- [Source document]:
UMass Law bar pass rate rises to fifth among eight Massachusetts law schools

At Worcester Regional Chamber of Commerce meeting, Dean Eric Mitnick cites exam scores, expanded partnerships with Massachusetts colleges, 100,000 hours of service to the community

UMass Law student in classroom

UMass School of Law Dean Eric Mitnick updated the Worcester business community on the status of the Commonwealth’s public law school Wednesday, citing improving bar pass rates, expanded partnerships with Massachusetts colleges, and 100,000 hours of service by students.

Speaking at the Worcester Regional Chamber of Commerce President’s Council lunch less than one year after UMass Law received full American Bar Association accreditation, Dean Mitnick noted that the UMass Dartmouth-based school has climbed to fifth among eight Massachusetts ABA-accredited law schools for 2017 first-time bar passage rates.

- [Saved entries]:
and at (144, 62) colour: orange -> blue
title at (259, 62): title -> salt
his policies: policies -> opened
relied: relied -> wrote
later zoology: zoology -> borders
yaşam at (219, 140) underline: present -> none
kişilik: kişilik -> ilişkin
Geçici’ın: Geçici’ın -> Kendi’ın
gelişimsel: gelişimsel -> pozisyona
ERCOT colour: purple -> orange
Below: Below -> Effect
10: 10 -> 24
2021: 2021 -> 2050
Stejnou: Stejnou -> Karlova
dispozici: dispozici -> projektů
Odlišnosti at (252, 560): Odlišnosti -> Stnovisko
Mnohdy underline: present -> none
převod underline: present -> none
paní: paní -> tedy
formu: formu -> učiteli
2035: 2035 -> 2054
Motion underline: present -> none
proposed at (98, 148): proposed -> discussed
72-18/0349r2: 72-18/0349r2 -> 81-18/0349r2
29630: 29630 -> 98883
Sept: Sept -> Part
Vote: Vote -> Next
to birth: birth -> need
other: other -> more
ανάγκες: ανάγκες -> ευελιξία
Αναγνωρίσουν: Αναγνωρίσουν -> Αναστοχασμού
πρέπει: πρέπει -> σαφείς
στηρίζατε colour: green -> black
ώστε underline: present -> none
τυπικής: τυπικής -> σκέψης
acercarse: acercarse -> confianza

- [What to produce]: Please write out the UMass Law bar pass article again in full, word for word.

- [Answer to this problem]:
UMass Law bar pass rate rises to fifth among eight Massachusetts law schools

At Worcester Regional Chamber of Commerce meeting, Dean Eric Mitnick cites exam scores, expanded partnerships with Massachusetts colleges, 100,000 hours of service to the community

UMass Law student in classroom

UMass School of Law Dean Eric Mitnick updated the Worcester business community on the status of the Commonwealth’s public law school Wednesday, citing improving bar pass rates, expanded partnerships with Massachusetts colleges, and 100,000 hours of service by students.

Speaking at the Worcester Regional Chamber of Commerce President’s Council lunch less than one year after UMass Law received full American Bar Association accreditation, Dean Mitnick noted that the UMass Dartmouth-based school has climbed to fifth among eight Massachusetts ABA-accredited law schools for 2017 first-time bar passage rates.